#### What needs to be done:
Reproduce the lines below verbatim, from the line containing "3. [Topics](#topics)" up to and including the line containing "- [Delete Note](#delete-note)".

(Provided records begins)

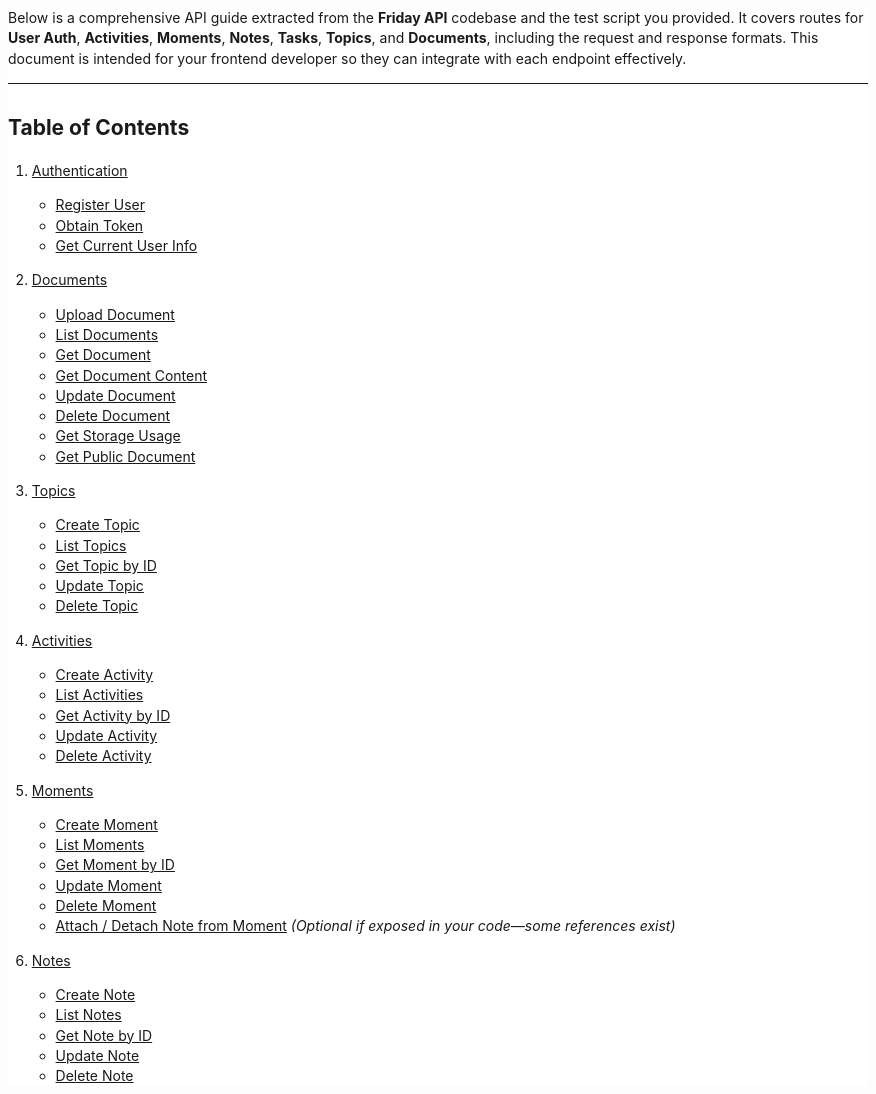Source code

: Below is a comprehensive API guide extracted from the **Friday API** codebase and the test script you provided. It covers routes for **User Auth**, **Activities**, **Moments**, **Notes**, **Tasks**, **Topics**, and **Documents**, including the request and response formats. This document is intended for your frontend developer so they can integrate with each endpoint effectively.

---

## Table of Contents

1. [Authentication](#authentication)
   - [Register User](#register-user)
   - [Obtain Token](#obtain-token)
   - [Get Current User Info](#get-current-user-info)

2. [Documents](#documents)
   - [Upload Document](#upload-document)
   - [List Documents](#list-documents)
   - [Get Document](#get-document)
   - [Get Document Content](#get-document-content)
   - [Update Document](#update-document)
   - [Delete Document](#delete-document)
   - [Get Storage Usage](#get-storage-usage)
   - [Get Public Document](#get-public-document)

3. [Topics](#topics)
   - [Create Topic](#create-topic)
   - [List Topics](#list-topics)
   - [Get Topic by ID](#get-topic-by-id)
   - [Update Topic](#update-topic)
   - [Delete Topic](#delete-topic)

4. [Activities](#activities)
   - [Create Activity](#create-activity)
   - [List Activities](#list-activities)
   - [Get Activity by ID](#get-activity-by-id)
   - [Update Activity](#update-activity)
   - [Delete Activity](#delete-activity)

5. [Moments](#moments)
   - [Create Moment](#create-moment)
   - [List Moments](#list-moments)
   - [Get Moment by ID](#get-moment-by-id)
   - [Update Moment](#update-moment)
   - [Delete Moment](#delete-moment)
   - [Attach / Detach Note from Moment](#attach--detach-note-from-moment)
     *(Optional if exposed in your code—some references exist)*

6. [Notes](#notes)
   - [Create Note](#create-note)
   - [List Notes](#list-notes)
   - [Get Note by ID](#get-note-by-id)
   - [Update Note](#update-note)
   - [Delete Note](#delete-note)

(Provided records ends)
(Provided records begins)

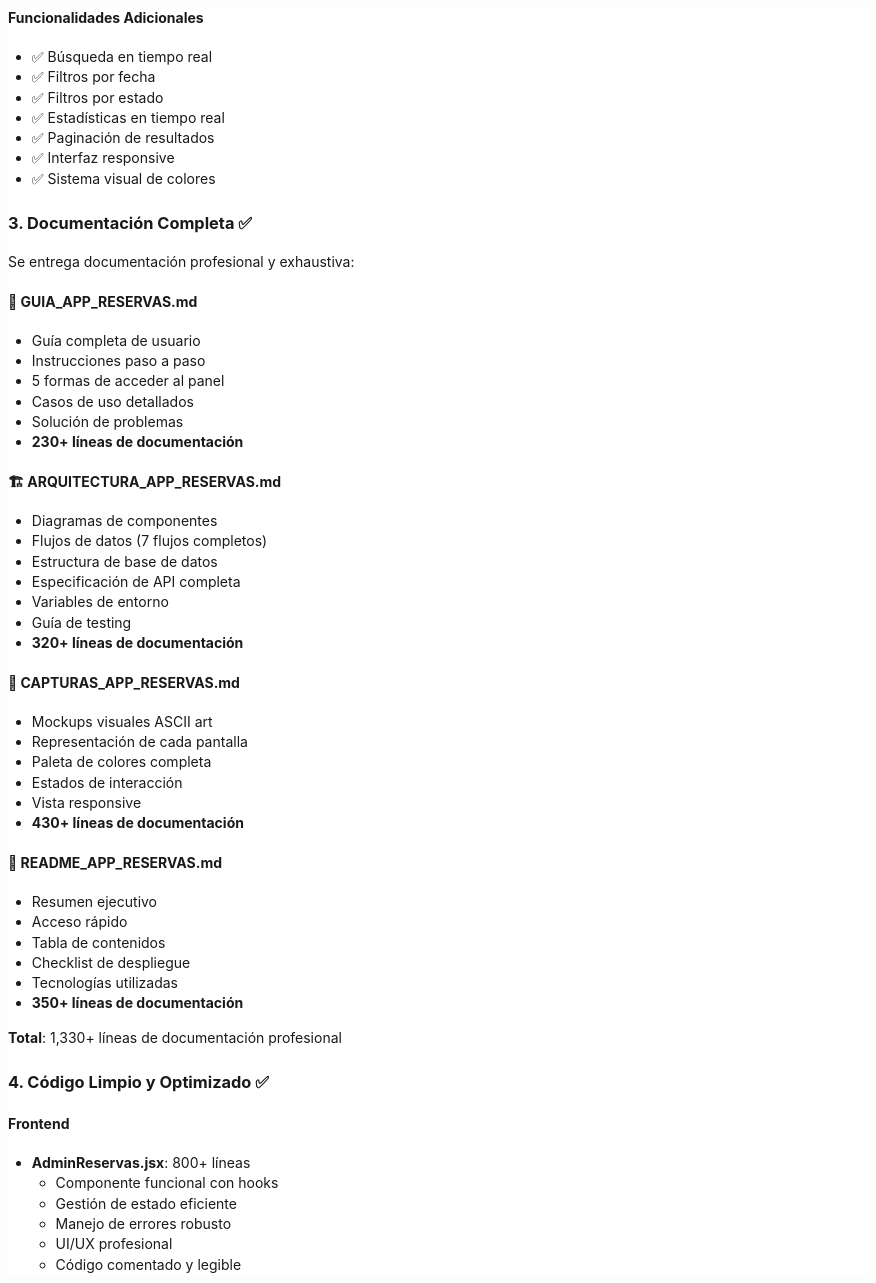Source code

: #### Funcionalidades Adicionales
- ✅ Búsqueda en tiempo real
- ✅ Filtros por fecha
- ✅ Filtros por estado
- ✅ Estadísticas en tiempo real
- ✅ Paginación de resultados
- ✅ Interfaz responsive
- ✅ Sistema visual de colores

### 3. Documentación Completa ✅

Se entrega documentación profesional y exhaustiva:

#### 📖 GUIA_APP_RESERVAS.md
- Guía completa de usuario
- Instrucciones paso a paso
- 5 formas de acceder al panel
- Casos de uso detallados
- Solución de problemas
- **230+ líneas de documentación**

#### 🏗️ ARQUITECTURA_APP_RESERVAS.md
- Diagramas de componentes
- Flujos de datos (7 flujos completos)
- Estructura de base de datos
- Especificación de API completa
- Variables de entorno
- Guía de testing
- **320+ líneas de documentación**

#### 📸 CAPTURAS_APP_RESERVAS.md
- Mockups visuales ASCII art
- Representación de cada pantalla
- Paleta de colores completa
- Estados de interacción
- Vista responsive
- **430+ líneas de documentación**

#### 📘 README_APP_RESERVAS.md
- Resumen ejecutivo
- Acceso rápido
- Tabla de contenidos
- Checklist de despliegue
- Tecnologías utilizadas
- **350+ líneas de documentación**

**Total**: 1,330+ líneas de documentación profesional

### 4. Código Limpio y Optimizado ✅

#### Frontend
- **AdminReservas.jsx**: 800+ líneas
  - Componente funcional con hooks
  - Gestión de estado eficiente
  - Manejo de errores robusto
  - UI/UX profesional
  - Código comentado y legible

(Provided records ends)

#### Reply to the task:
3. [Topics](#topics)
   - [Create Topic](#create-topic)
   - [List Topics](#list-topics)
   - [Get Topic by ID](#get-topic-by-id)
   - [Update Topic](#update-topic)
   - [Delete Topic](#delete-topic)

4. [Activities](#activities)
   - [Create Activity](#create-activity)
   - [List Activities](#list-activities)
   - [Get Activity by ID](#get-activity-by-id)
   - [Update Activity](#update-activity)
   - [Delete Activity](#delete-activity)

5. [Moments](#moments)
   - [Create Moment](#create-moment)
   - [List Moments](#list-moments)
   - [Get Moment by ID](#get-moment-by-id)
   - [Update Moment](#update-moment)
   - [Delete Moment](#delete-moment)
   - [Attach / Detach Note from Moment](#attach--detach-note-from-moment)
     *(Optional if exposed in your code—some references exist)*

6. [Notes](#notes)
   - [Create Note](#create-note)
   - [List Notes](#list-notes)
   - [Get Note by ID](#get-note-by-id)
   - [Update Note](#update-note)
   - [Delete Note](#delete-note)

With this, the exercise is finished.